What is needed: Write out every record exactly as it appears. Skip the pictures.

Data to use:
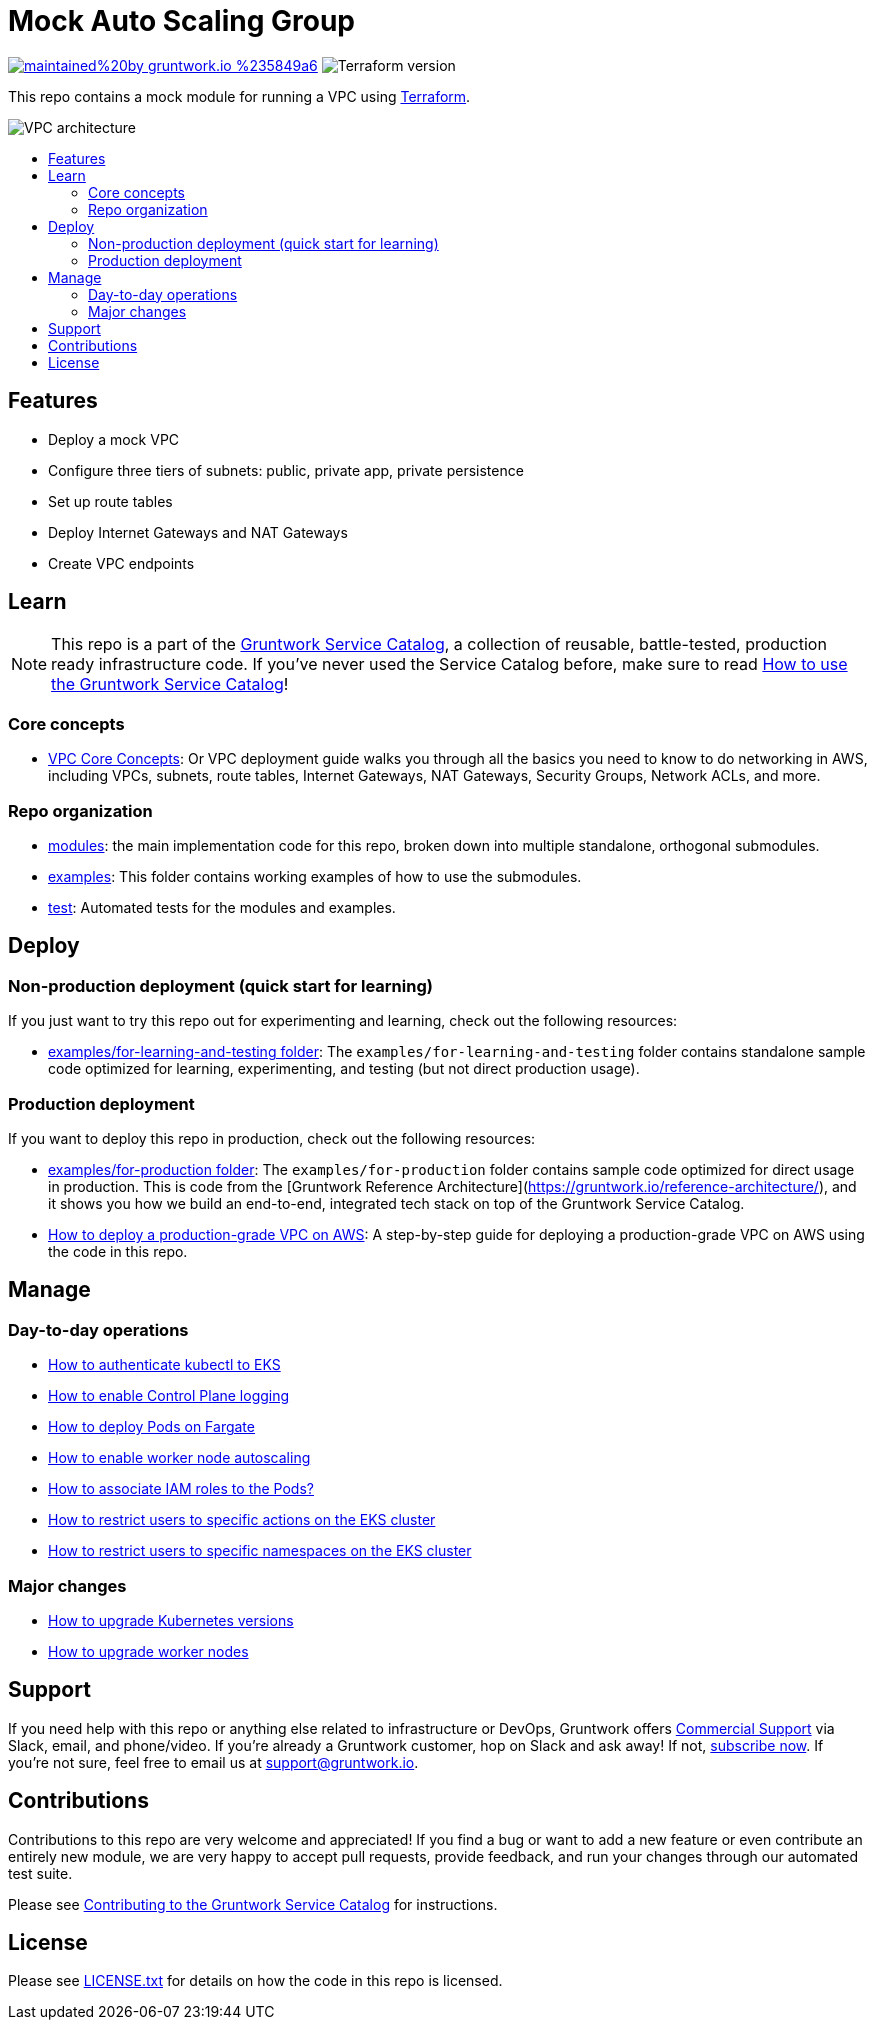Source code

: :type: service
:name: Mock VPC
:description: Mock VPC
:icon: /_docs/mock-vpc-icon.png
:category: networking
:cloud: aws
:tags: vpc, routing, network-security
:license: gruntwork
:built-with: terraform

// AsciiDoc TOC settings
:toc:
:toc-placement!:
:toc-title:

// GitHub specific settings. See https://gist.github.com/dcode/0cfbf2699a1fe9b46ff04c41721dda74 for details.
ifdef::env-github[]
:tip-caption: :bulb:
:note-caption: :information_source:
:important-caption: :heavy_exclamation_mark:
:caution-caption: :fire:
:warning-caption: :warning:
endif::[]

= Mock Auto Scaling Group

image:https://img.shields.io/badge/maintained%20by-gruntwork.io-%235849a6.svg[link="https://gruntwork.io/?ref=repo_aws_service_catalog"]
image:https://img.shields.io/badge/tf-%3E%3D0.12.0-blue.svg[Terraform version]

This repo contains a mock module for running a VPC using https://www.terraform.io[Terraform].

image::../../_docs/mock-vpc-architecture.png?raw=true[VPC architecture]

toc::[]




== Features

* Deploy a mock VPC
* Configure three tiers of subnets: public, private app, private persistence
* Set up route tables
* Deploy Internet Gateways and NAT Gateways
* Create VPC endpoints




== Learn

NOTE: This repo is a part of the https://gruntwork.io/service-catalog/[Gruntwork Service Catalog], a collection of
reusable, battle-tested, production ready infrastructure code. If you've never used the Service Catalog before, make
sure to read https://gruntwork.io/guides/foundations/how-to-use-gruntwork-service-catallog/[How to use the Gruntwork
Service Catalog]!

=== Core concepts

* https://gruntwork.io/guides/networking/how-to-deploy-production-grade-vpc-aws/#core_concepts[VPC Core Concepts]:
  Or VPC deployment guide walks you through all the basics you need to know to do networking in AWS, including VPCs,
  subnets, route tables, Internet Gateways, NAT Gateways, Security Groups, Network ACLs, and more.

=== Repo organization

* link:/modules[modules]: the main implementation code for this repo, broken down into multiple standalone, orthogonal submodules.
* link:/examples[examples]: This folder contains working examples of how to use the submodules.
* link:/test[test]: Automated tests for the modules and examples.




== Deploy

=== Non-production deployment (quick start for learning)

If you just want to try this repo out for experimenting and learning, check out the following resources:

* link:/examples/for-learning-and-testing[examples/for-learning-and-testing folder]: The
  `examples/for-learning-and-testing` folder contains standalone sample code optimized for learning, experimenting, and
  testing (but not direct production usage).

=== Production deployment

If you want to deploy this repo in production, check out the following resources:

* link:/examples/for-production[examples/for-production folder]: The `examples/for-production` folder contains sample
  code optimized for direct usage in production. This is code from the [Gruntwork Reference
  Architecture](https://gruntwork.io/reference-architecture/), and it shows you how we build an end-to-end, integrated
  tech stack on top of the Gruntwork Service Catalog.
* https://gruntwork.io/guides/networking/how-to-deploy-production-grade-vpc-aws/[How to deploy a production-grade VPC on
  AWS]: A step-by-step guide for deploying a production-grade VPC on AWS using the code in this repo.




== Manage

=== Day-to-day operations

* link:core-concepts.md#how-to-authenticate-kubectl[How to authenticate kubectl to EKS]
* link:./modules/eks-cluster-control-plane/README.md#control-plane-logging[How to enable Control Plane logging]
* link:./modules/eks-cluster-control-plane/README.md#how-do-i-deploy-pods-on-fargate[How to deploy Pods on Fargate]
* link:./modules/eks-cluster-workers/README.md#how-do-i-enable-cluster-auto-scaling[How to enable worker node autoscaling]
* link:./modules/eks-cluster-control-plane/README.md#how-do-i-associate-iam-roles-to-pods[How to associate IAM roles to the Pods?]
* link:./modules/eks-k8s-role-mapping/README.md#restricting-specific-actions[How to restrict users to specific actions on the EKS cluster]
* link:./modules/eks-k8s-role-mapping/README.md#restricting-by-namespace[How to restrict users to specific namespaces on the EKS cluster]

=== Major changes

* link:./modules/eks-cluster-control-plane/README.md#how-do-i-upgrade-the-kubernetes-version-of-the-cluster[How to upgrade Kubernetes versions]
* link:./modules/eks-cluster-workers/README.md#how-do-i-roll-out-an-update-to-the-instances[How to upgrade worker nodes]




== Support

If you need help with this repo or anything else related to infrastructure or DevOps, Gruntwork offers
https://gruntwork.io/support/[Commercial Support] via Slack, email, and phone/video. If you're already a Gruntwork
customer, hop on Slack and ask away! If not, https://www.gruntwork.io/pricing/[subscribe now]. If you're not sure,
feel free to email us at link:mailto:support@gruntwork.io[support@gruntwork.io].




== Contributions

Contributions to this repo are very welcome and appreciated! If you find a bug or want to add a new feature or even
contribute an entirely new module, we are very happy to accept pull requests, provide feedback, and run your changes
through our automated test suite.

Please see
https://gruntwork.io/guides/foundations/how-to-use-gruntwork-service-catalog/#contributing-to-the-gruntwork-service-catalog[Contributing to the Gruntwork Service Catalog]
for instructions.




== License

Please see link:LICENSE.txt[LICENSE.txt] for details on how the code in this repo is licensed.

Answer section:
Source code

: :type: service
:name: Mock VPC
:description: Mock VPC
:icon: /_docs/mock-vpc-icon.png
:category: networking
:cloud: aws
:tags: vpc, routing, network-security
:license: gruntwork
:built-with: terraform

// AsciiDoc TOC settings
:toc:
:toc-placement!:
:toc-title:

// GitHub specific settings. See https://gist.github.com/dcode/0cfbf2699a1fe9b46ff04c41721dda74 for details.
ifdef::env-github[]
:tip-caption: :bulb:
:note-caption: :information_source:
:important-caption: :heavy_exclamation_mark:
:caution-caption: :fire:
:warning-caption: :warning:
endif::[]

= Mock Auto Scaling Group

image:https://img.shields.io/badge/maintained%20by-gruntwork.io-%235849a6.svg[link="https://gruntwork.io/?ref=repo_aws_service_catalog"]
image:https://img.shields.io/badge/tf-%3E%3D0.12.0-blue.svg[Terraform version]

This repo contains a mock module for running a VPC using https://www.terraform.io[Terraform].

image::../../_docs/mock-vpc-architecture.png?raw=true[VPC architecture]

toc::[]




== Features

* Deploy a mock VPC
* Configure three tiers of subnets: public, private app, private persistence
* Set up route tables
* Deploy Internet Gateways and NAT Gateways
* Create VPC endpoints




== Learn

NOTE: This repo is a part of the https://gruntwork.io/service-catalog/[Gruntwork Service Catalog], a collection of
reusable, battle-tested, production ready infrastructure code. If you've never used the Service Catalog before, make
sure to read https://gruntwork.io/guides/foundations/how-to-use-gruntwork-service-catallog/[How to use the Gruntwork
Service Catalog]!

=== Core concepts

* https://gruntwork.io/guides/networking/how-to-deploy-production-grade-vpc-aws/#core_concepts[VPC Core Concepts]:
  Or VPC deployment guide walks you through all the basics you need to know to do networking in AWS, including VPCs,
  subnets, route tables, Internet Gateways, NAT Gateways, Security Groups, Network ACLs, and more.

=== Repo organization

* link:/modules[modules]: the main implementation code for this repo, broken down into multiple standalone, orthogonal submodules.
* link:/examples[examples]: This folder contains working examples of how to use the submodules.
* link:/test[test]: Automated tests for the modules and examples.




== Deploy

=== Non-production deployment (quick start for learning)

If you just want to try this repo out for experimenting and learning, check out the following resources:

* link:/examples/for-learning-and-testing[examples/for-learning-and-testing folder]: The
  `examples/for-learning-and-testing` folder contains standalone sample code optimized for learning, experimenting, and
  testing (but not direct production usage).

=== Production deployment

If you want to deploy this repo in production, check out the following resources:

* link:/examples/for-production[examples/for-production folder]: The `examples/for-production` folder contains sample
  code optimized for direct usage in production. This is code from the [Gruntwork Reference
  Architecture](https://gruntwork.io/reference-architecture/), and it shows you how we build an end-to-end, integrated
  tech stack on top of the Gruntwork Service Catalog.
* https://gruntwork.io/guides/networking/how-to-deploy-production-grade-vpc-aws/[How to deploy a production-grade VPC on
  AWS]: A step-by-step guide for deploying a production-grade VPC on AWS using the code in this repo.




== Manage

=== Day-to-day operations

* link:core-concepts.md#how-to-authenticate-kubectl[How to authenticate kubectl to EKS]
* link:./modules/eks-cluster-control-plane/README.md#control-plane-logging[How to enable Control Plane logging]
* link:./modules/eks-cluster-control-plane/README.md#how-do-i-deploy-pods-on-fargate[How to deploy Pods on Fargate]
* link:./modules/eks-cluster-workers/README.md#how-do-i-enable-cluster-auto-scaling[How to enable worker node autoscaling]
* link:./modules/eks-cluster-control-plane/README.md#how-do-i-associate-iam-roles-to-pods[How to associate IAM roles to the Pods?]
* link:./modules/eks-k8s-role-mapping/README.md#restricting-specific-actions[How to restrict users to specific actions on the EKS cluster]
* link:./modules/eks-k8s-role-mapping/README.md#restricting-by-namespace[How to restrict users to specific namespaces on the EKS cluster]

=== Major changes

* link:./modules/eks-cluster-control-plane/README.md#how-do-i-upgrade-the-kubernetes-version-of-the-cluster[How to upgrade Kubernetes versions]
* link:./modules/eks-cluster-workers/README.md#how-do-i-roll-out-an-update-to-the-instances[How to upgrade worker nodes]




== Support

If you need help with this repo or anything else related to infrastructure or DevOps, Gruntwork offers
https://gruntwork.io/support/[Commercial Support] via Slack, email, and phone/video. If you're already a Gruntwork
customer, hop on Slack and ask away! If not, https://www.gruntwork.io/pricing/[subscribe now]. If you're not sure,
feel free to email us at link:mailto:support@gruntwork.io[support@gruntwork.io].




== Contributions

Contributions to this repo are very welcome and appreciated! If you find a bug or want to add a new feature or even
contribute an entirely new module, we are very happy to accept pull requests, provide feedback, and run your changes
through our automated test suite.

Please see
https://gruntwork.io/guides/foundations/how-to-use-gruntwork-service-catalog/#contributing-to-the-gruntwork-service-catalog[Contributing to the Gruntwork Service Catalog]
for instructions.




== License

Please see link:LICENSE.txt[LICENSE.txt] for details on how the code in this repo is licensed.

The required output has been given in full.